[Request]
Below this line is a listing that includes pictures. Copy exactly, and only, the lines from the one containing "your Steam account." through the one containing "## Completed"; the pictures do not go in the copy.

[Records to process]
◆ ◆ ◆ ◆

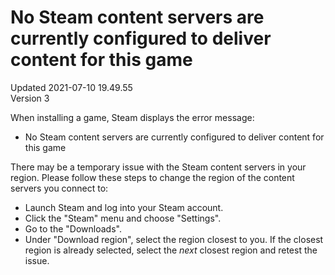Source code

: # No Steam content servers are currently configured to deliver content for this game
Updated 2021-07-10 19.49.55  
Version 3  

When installing a game, Steam displays the error message:  
* No Steam content servers are currently configured to deliver content for this game
  
There may be a temporary issue with the Steam content servers in your region. Please follow these steps to change the region of the content servers you connect to:  
*  Launch Steam and log into your Steam account.
*  Click the "Steam" menu and choose "Settings".
*  Go to the "Downloads".
* Under "Download region", select the region closest to you. If the closest region is already selected, select the *next* closest region and retest the issue.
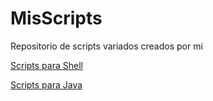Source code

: # MisScripts
Repositorio de scripts variados creados por mi

[Scripts para Shell]()

[Scripts para Java](/JAVA)

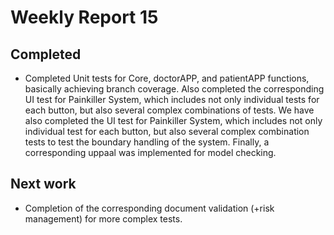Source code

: # Weekly Report 15

## Completed

- Completed Unit tests for Core, doctorAPP, and patientAPP functions, basically achieving branch coverage. Also completed the corresponding UI test for Painkiller System, which includes not only individual tests for each button, but also several complex combinations of tests. We have also completed the UI test for Painkiller System, which includes not only individual test for each button, but also several complex combination tests to test the boundary handling of the system. Finally, a corresponding uppaal was implemented for model checking.

## Next work

- Completion of the corresponding document validation (+risk management) for more complex tests.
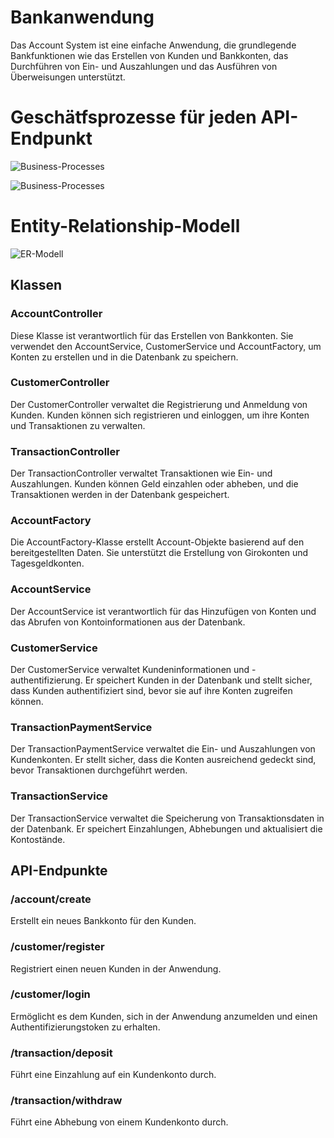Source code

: # Bankanwendung

Das Account System ist eine einfache Anwendung, die grundlegende Bankfunktionen wie das Erstellen von Kunden und Bankkonten, das Durchführen von Ein- und Auszahlungen und das Ausführen von Überweisungen unterstützt.

# Geschätfsprozesse für jeden API- Endpunkt 

![Business-Processes](bank-acc-system\images\business-process-1.png)

![Business-Processes](bank-acc-system\images\business-process-2.png)

# Entity-Relationship-Modell

![ER-Modell](bank-acc-system\images\er-modell.jpg)

## Klassen

### AccountController
Diese Klasse ist verantwortlich für das Erstellen von Bankkonten. Sie verwendet den AccountService, CustomerService und AccountFactory, um Konten zu erstellen und in die Datenbank zu speichern.

### CustomerController
Der CustomerController verwaltet die Registrierung und Anmeldung von Kunden. Kunden können sich registrieren und einloggen, um ihre Konten und Transaktionen zu verwalten.

### TransactionController
Der TransactionController verwaltet Transaktionen wie Ein- und Auszahlungen. Kunden können Geld einzahlen oder abheben, und die Transaktionen werden in der Datenbank gespeichert.

### AccountFactory
Die AccountFactory-Klasse erstellt Account-Objekte basierend auf den bereitgestellten Daten. Sie unterstützt die Erstellung von Girokonten und Tagesgeldkonten.

### AccountService
Der AccountService ist verantwortlich für das Hinzufügen von Konten und das Abrufen von Kontoinformationen aus der Datenbank.

### CustomerService
Der CustomerService verwaltet Kundeninformationen und -authentifizierung. Er speichert Kunden in der Datenbank und stellt sicher, dass Kunden authentifiziert sind, bevor sie auf ihre Konten zugreifen können.

### TransactionPaymentService
Der TransactionPaymentService verwaltet die Ein- und Auszahlungen von Kundenkonten. Er stellt sicher, dass die Konten ausreichend gedeckt sind, bevor Transaktionen durchgeführt werden.

### TransactionService
Der TransactionService verwaltet die Speicherung von Transaktionsdaten in der Datenbank. Er speichert Einzahlungen, Abhebungen und aktualisiert die Kontostände.

## API-Endpunkte

### /account/create
Erstellt ein neues Bankkonto für den Kunden.

### /customer/register
Registriert einen neuen Kunden in der Anwendung.

### /customer/login
Ermöglicht es dem Kunden, sich in der Anwendung anzumelden und einen Authentifizierungstoken zu erhalten.

### /transaction/deposit
Führt eine Einzahlung auf ein Kundenkonto durch.

### /transaction/withdraw
Führt eine Abhebung von einem Kundenkonto durch.
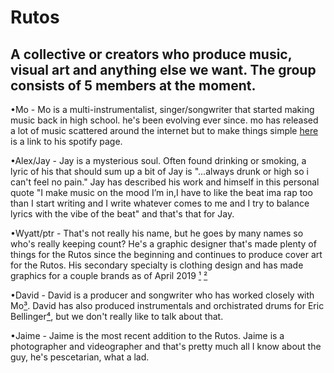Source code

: <head>
   
</head>
<body>

<h1>Rutos</h1>

</body>

<h2>A collective or creators who produce music, visual art and anything else we want. The group consists of 5 members at the moment.</h2>
   
   
  •Mo -
  Mo is a multi-instrumentalist, singer/songwriter that started making music back in high school. he's been evolving ever since. mo has released a lot of music scattered around the internet but to make things simple [here](https://open.spotify.com/artist/0V8LWLEPPCInaMQtUxnm9P?si=qOmgcfdVS4m_0ZUXBmI0Gg) is a link to his spotify page.
    
    
   •Alex/Jay -
   Jay is a mysterious soul. Often found drinking or smoking, a lyric of his that should sum up a bit of Jay is "...always drunk or high so i can't feel no pain." Jay has described his work and himself in this personal quote "I make music on the mood I’m in,I have to like the beat ima rap too than I start writing and I write whatever comes to me and I try to balance lyrics with the vibe of the beat" and that's that for Jay.
   
   •Wyatt/ptr -
   That's not really his name, but he goes by many names so who's really keeping count? He's a graphic designer that's made plenty of things for the Rutos since the beginning and continues to produce cover art for the Rutos. His secondary specialty is clothing design and has made graphics for a couple brands as of April 2019 [¹](https://www.instagram.com/goldenadvantage) [²](https://www.instagram.com/demolish.wear/)
   
   
   •David -
   David is a producer and songwriter who has worked closely with Mo[³](https://www.instagram.com/p/BpGMOLJlw6I/). David has also produced instrumentals and orchistrated drums for Eric Bellinger[⁴](https://open.spotify.com/track/2XVgOSirFERy70ZpRlWufD), but we don't really like to talk about that. 
   
   
   •Jaime -
   Jaime is the most recent addition to the Rutos. Jaime is a photographer and videographer and that's pretty much all I know about the guy, he's pescetarian, what a lad.
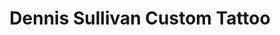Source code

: ---
title: "Dennis Sullivan Custom Tattoo"
url: /clarksville/dennis-sullivan-custom-tattoo/
shop: Tattoo
---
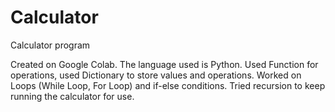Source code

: # Calculator
Calculator program

Created on Google Colab.
The language used is Python.
Used Function for operations, used Dictionary to store values and operations.
Worked on Loops (While Loop, For Loop) and if-else conditions.
Tried recursion to keep running the calculator for use.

◆ ◆ ◆ ◆

[Solution to this problem]
*  Launch Steam and log into your Steam account.
*  Click the "Steam" menu and choose "Settings".
*  Go to the "Downloads".
* Under "Download region", select the region closest to you. If the closest region is already selected, select the *next* closest region and retest the issue.
Source code

: # MisScripts
Repositorio de scripts variados creados por mi

[Scripts para Shell]()

[Scripts para Java](/JAVA)

Source code

: # Weekly Report 15

## Completed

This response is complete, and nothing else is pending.